On execution_date uniqueness / requiredness

Since inception, Airflow has used execution_date to distinguish different runs of a DAG.  It's essentially what defined the run of a dag.  Presumably this came from one of Airlfow's early use cases, moving hive partitions around.  In that example, the dag's behavior is driven by execution date.  And in this style of dag, backfill makes sense, and execution_date serves as a sort of data completeness tracker.

But a substantial portion of dags in the wild are not execution-date driven, in that the execution_date of the dag run does not affect behavior of the the dag.  Perhaps the dag looks to an external source to determine its state and behavior.  If a dag has catchup=False, this is a sign that the dag may not really care about execution date.  For a dag that does not care about execution date, the association of the dag run with an execution date is actively misleading.  Even more so with the rename to "logical date".

To more fully embrace dags that don't care about execution date, in this AIP we propose to make it nullable.

This also solves a problem for folks who generate many dag runs in quick succession via API or via TriggerDagRunOperator.  Previously they may have had to add milliseconds to the logical date of each run.

On the question of logical_date vs execution_date

Execution date has always been confusing.  Does it mean "when it ran"?  Or something else?  If you can't answer that, you're not alone.  Some time ago, the initiative to replace execution_date with logical_date was... initiated.  This AIP proposes to complete that initiative, and finally rename execution_date to logical_date.  Logical date is not a bad name because, it implies that it is a date that carries meaning for the dag, that drives the behavior of the dag, as distinguished from execution_date which, could be misunderstood as "when it ran".

Proposal

Generally speaking, references to execution_date should be replaced with logical_date, and logical date should be made nullable.

Logical_date should be a required but nullable param for triggering a dag.

Arguments in Python functions and the REST API using execution_date to look up a DAG run should be removed. The arguments should all have already been deprecated.

The execution_date key shall be removed from the task execution context.

The logical_date may still be shown to the user when useful.

New date run_after is added, and should be preferred to logical_date generally speaking.  Every dag run will have a run_after date, but not all will have a logical_date.

When logical_date is used, the run ID value should be displayed alongside it for reference if needed. In the DAGs View, for example, while the Last Run column may continue to display a date, the run ID should be shown with e.g. a tooltip when the user mouse-over the cell.

In cases where the execution date value is displayed both under execution_date and another name, the execution_date field should be removed.

The logic to generate a run_id to write a DAG run to the database should be slightly modified so it does not only rely on the logical_date field. One simple solution would be to use the ON CONFLICT (or equivalent) clause to add a short hash to the run ID when needed.

When a dag run has no logical date, if a task tries to access the logical_date (or derivative) task context attribute, KeyError should be raised.

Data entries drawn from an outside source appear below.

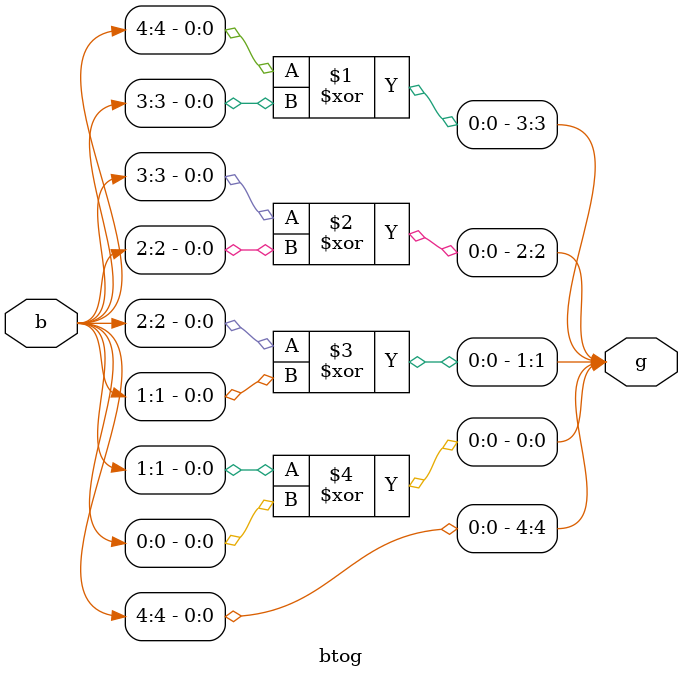
<source format=v>
module btog(
input [4:0]b,
output [4:0]g
);

assign g[4] = b[4];
genvar i;
generate
for (i=3 ; i>=0 ;i=i-1) begin
assign g[i] = b[i+1]^b[i];

end
endgenerate
endmodule

</source>
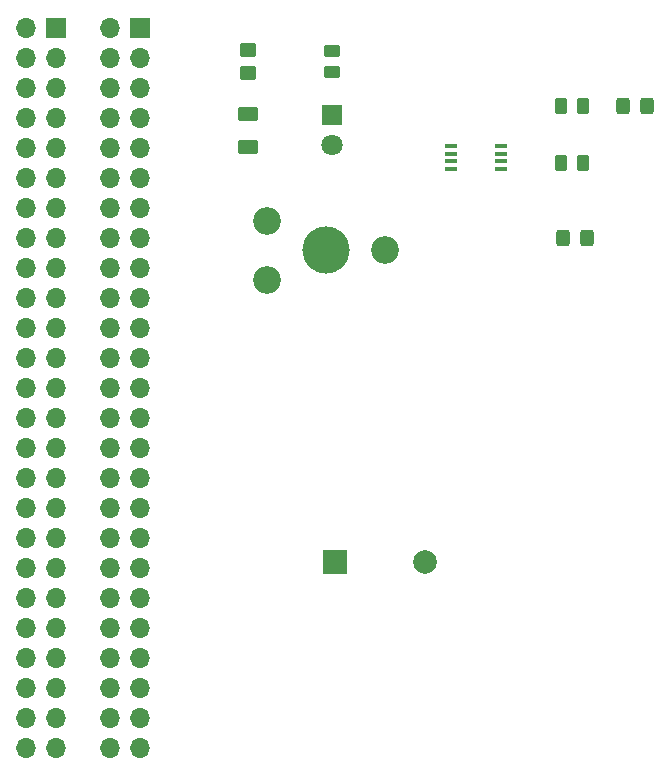
<source format=gbr>
%TF.GenerationSoftware,KiCad,Pcbnew,7.0.1*%
%TF.CreationDate,2023-06-06T22:13:03-06:00*%
%TF.ProjectId,CarSensor,43617253-656e-4736-9f72-2e6b69636164,rev?*%
%TF.SameCoordinates,Original*%
%TF.FileFunction,Soldermask,Top*%
%TF.FilePolarity,Negative*%
%FSLAX46Y46*%
G04 Gerber Fmt 4.6, Leading zero omitted, Abs format (unit mm)*
G04 Created by KiCad (PCBNEW 7.0.1) date 2023-06-06 22:13:03*
%MOMM*%
%LPD*%
G01*
G04 APERTURE LIST*
G04 Aperture macros list*
%AMRoundRect*
0 Rectangle with rounded corners*
0 $1 Rounding radius*
0 $2 $3 $4 $5 $6 $7 $8 $9 X,Y pos of 4 corners*
0 Add a 4 corners polygon primitive as box body*
4,1,4,$2,$3,$4,$5,$6,$7,$8,$9,$2,$3,0*
0 Add four circle primitives for the rounded corners*
1,1,$1+$1,$2,$3*
1,1,$1+$1,$4,$5*
1,1,$1+$1,$6,$7*
1,1,$1+$1,$8,$9*
0 Add four rect primitives between the rounded corners*
20,1,$1+$1,$2,$3,$4,$5,0*
20,1,$1+$1,$4,$5,$6,$7,0*
20,1,$1+$1,$6,$7,$8,$9,0*
20,1,$1+$1,$8,$9,$2,$3,0*%
G04 Aperture macros list end*
%ADD10R,1.100000X0.400000*%
%ADD11C,2.340000*%
%ADD12C,4.000000*%
%ADD13RoundRect,0.250000X-0.262500X-0.450000X0.262500X-0.450000X0.262500X0.450000X-0.262500X0.450000X0*%
%ADD14RoundRect,0.250000X-0.450000X0.262500X-0.450000X-0.262500X0.450000X-0.262500X0.450000X0.262500X0*%
%ADD15RoundRect,0.250000X-0.450000X0.350000X-0.450000X-0.350000X0.450000X-0.350000X0.450000X0.350000X0*%
%ADD16R,1.700000X1.700000*%
%ADD17O,1.700000X1.700000*%
%ADD18RoundRect,0.250000X0.325000X0.450000X-0.325000X0.450000X-0.325000X-0.450000X0.325000X-0.450000X0*%
%ADD19RoundRect,0.250000X-0.325000X-0.450000X0.325000X-0.450000X0.325000X0.450000X-0.325000X0.450000X0*%
%ADD20C,1.800000*%
%ADD21R,1.800000X1.800000*%
%ADD22RoundRect,0.250000X0.625000X-0.375000X0.625000X0.375000X-0.625000X0.375000X-0.625000X-0.375000X0*%
%ADD23R,2.000000X2.000000*%
%ADD24C,2.000000*%
G04 APERTURE END LIST*
D10*
%TO.C,U1*%
X133468000Y-61255000D03*
X133468000Y-61905000D03*
X133468000Y-62555000D03*
X133468000Y-63205000D03*
X129168000Y-63205000D03*
X129168000Y-62555000D03*
X129168000Y-61905000D03*
X129168000Y-61255000D03*
%TD*%
D11*
%TO.C,RV1*%
X113618000Y-67579000D03*
X123618000Y-70079000D03*
X113618000Y-72579000D03*
D12*
X118618000Y-70079000D03*
%TD*%
D13*
%TO.C,R4*%
X140358500Y-57912000D03*
X138533500Y-57912000D03*
%TD*%
%TO.C,R3*%
X140358500Y-62738000D03*
X138533500Y-62738000D03*
%TD*%
D14*
%TO.C,R2*%
X119126000Y-55014500D03*
X119126000Y-53189500D03*
%TD*%
D15*
%TO.C,R1*%
X112014000Y-55102000D03*
X112014000Y-53102000D03*
%TD*%
D16*
%TO.C,P2*%
X95758000Y-51308000D03*
D17*
X93218000Y-51308000D03*
X95758000Y-53848000D03*
X93218000Y-53848000D03*
X95758000Y-56388000D03*
X93218000Y-56388000D03*
X95758000Y-58928000D03*
X93218000Y-58928000D03*
X95758000Y-61468000D03*
X93218000Y-61468000D03*
X95758000Y-64008000D03*
X93218000Y-64008000D03*
X95758000Y-66548000D03*
X93218000Y-66548000D03*
X95758000Y-69088000D03*
X93218000Y-69088000D03*
X95758000Y-71628000D03*
X93218000Y-71628000D03*
X95758000Y-74168000D03*
X93218000Y-74168000D03*
X95758000Y-76708000D03*
X93218000Y-76708000D03*
X95758000Y-79248000D03*
X93218000Y-79248000D03*
X95758000Y-81788000D03*
X93218000Y-81788000D03*
X95758000Y-84328000D03*
X93218000Y-84328000D03*
X95758000Y-86868000D03*
X93218000Y-86868000D03*
X95758000Y-89408000D03*
X93218000Y-89408000D03*
X95758000Y-91948000D03*
X93218000Y-91948000D03*
X95758000Y-94488000D03*
X93218000Y-94488000D03*
X95758000Y-97028000D03*
X93218000Y-97028000D03*
X95758000Y-99568000D03*
X93218000Y-99568000D03*
X95758000Y-102108000D03*
X93218000Y-102108000D03*
X95758000Y-104648000D03*
X93218000Y-104648000D03*
X95758000Y-107188000D03*
X93218000Y-107188000D03*
X95758000Y-109728000D03*
X93218000Y-109728000D03*
X95758000Y-112268000D03*
X93218000Y-112268000D03*
%TD*%
D16*
%TO.C,P1*%
X102870000Y-51308000D03*
D17*
X100330000Y-51308000D03*
X102870000Y-53848000D03*
X100330000Y-53848000D03*
X102870000Y-56388000D03*
X100330000Y-56388000D03*
X102870000Y-58928000D03*
X100330000Y-58928000D03*
X102870000Y-61468000D03*
X100330000Y-61468000D03*
X102870000Y-64008000D03*
X100330000Y-64008000D03*
X102870000Y-66548000D03*
X100330000Y-66548000D03*
X102870000Y-69088000D03*
X100330000Y-69088000D03*
X102870000Y-71628000D03*
X100330000Y-71628000D03*
X102870000Y-74168000D03*
X100330000Y-74168000D03*
X102870000Y-76708000D03*
X100330000Y-76708000D03*
X102870000Y-79248000D03*
X100330000Y-79248000D03*
X102870000Y-81788000D03*
X100330000Y-81788000D03*
X102870000Y-84328000D03*
X100330000Y-84328000D03*
X102870000Y-86868000D03*
X100330000Y-86868000D03*
X102870000Y-89408000D03*
X100330000Y-89408000D03*
X102870000Y-91948000D03*
X100330000Y-91948000D03*
X102870000Y-94488000D03*
X100330000Y-94488000D03*
X102870000Y-97028000D03*
X100330000Y-97028000D03*
X102870000Y-99568000D03*
X100330000Y-99568000D03*
X102870000Y-102108000D03*
X100330000Y-102108000D03*
X102870000Y-104648000D03*
X100330000Y-104648000D03*
X102870000Y-107188000D03*
X100330000Y-107188000D03*
X102870000Y-109728000D03*
X100330000Y-109728000D03*
X102870000Y-112268000D03*
X100330000Y-112268000D03*
%TD*%
D18*
%TO.C,D4*%
X145805000Y-57912000D03*
X143755000Y-57912000D03*
%TD*%
D19*
%TO.C,D3*%
X140725000Y-69088000D03*
X138675000Y-69088000D03*
%TD*%
D20*
%TO.C,D2*%
X119126000Y-61214000D03*
D21*
X119126000Y-58674000D03*
%TD*%
D22*
%TO.C,D1*%
X112014000Y-58544000D03*
X112014000Y-61344000D03*
%TD*%
D23*
%TO.C,BZ1*%
X119390000Y-96520000D03*
D24*
X126990000Y-96520000D03*
%TD*%
M02*

</source>
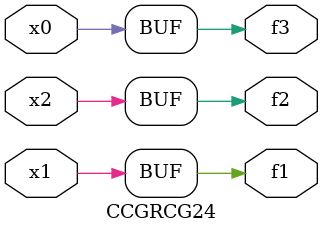
<source format=v>
module CCGRCG24(
	input x0, x1, x2,
	output f1, f2, f3
);
	assign f1 = x1;
	assign f2 = x2;
	assign f3 = x0;
endmodule

</source>
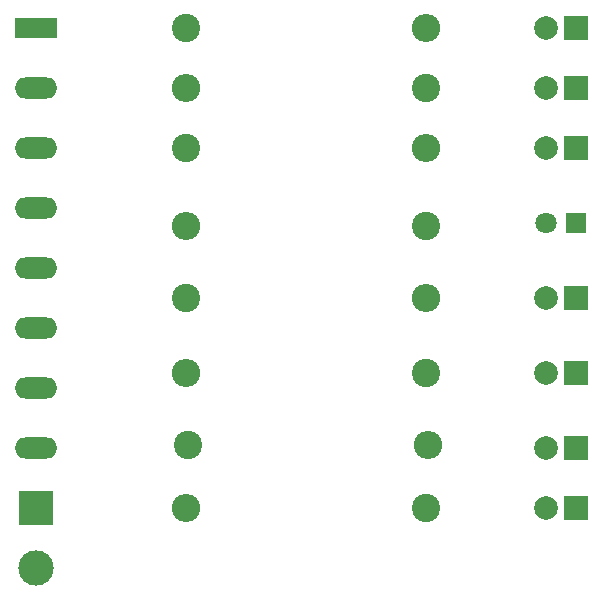
<source format=gtl>
G04 #@! TF.GenerationSoftware,KiCad,Pcbnew,(5.1.2)-2*
G04 #@! TF.CreationDate,2019-08-22T14:59:00+07:00*
G04 #@! TF.ProjectId,led_testing,6c65645f-7465-4737-9469-6e672e6b6963,rev?*
G04 #@! TF.SameCoordinates,Original*
G04 #@! TF.FileFunction,Copper,L1,Top*
G04 #@! TF.FilePolarity,Positive*
%FSLAX46Y46*%
G04 Gerber Fmt 4.6, Leading zero omitted, Abs format (unit mm)*
G04 Created by KiCad (PCBNEW (5.1.2)-2) date 2019-08-22 14:59:00*
%MOMM*%
%LPD*%
G04 APERTURE LIST*
%ADD10C,2.000000*%
%ADD11R,2.000000X2.000000*%
%ADD12C,1.800000*%
%ADD13R,1.800000X1.800000*%
%ADD14O,3.600000X1.800000*%
%ADD15R,3.600000X1.800000*%
%ADD16C,3.000000*%
%ADD17R,3.000000X3.000000*%
%ADD18O,2.400000X2.400000*%
%ADD19C,2.400000*%
G04 APERTURE END LIST*
D10*
X93980000Y-177800000D03*
D11*
X96520000Y-177800000D03*
X96520000Y-172720000D03*
D10*
X93980000Y-172720000D03*
X93980000Y-166370000D03*
D11*
X96520000Y-166370000D03*
X96520000Y-160020000D03*
D10*
X93980000Y-160020000D03*
D12*
X93980000Y-153670000D03*
D13*
X96520000Y-153670000D03*
D11*
X96520000Y-147320000D03*
D10*
X93980000Y-147320000D03*
X93980000Y-142240000D03*
D11*
X96520000Y-142240000D03*
X96520000Y-137160000D03*
D10*
X93980000Y-137160000D03*
D14*
X50800000Y-172720000D03*
X50800000Y-167640000D03*
X50800000Y-162560000D03*
X50800000Y-157480000D03*
X50800000Y-152400000D03*
X50800000Y-147320000D03*
X50800000Y-142240000D03*
D15*
X50800000Y-137160000D03*
D16*
X50800000Y-182880000D03*
D17*
X50800000Y-177800000D03*
D18*
X63500000Y-177800000D03*
D19*
X83820000Y-177800000D03*
X63705001Y-172465001D03*
D18*
X84025001Y-172465001D03*
X63500000Y-166370000D03*
D19*
X83820000Y-166370000D03*
X63500000Y-160020000D03*
D18*
X83820000Y-160020000D03*
X63500000Y-153885001D03*
D19*
X83820000Y-153885001D03*
X63500000Y-147320000D03*
D18*
X83820000Y-147320000D03*
X63500000Y-142240000D03*
D19*
X83820000Y-142240000D03*
X63500000Y-137160000D03*
D18*
X83820000Y-137160000D03*
M02*

</source>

Compatibility and Migration

As mentioned before, all current usages of execution_date are either deprecated, or already available under another name. A properly migrated code base should therefore not have any compatibility issues, and can be modified to be compatible before upgrading.

One notable possibility to incompatibility is log templates, specifically the task_log_prefix_template and log_filename_template configurations. The default Airflow configuration only uses run_id exclusively in log_filename_template, but a custom configured template may still uses execution_date (which will break) or the value under another name. These configurations need to modified to either use run_id, or add another value (dag_run.id, for example) so two DAG runs don’t accidentally write to the same log file.

Airflow currently uses execution_date in task_log_prefix_template. This value is only used for display purposes in Airflow, but may be critical to identify DAG runs uniquely for third-party tools and services that consume and parse Airflow logs. The default configuration will be changed to use run_id instead. The same guidelines above apply for custom values of this configuration key.


Note: Amended 3/6/2025 to reflect the amendments as agreed on dev list.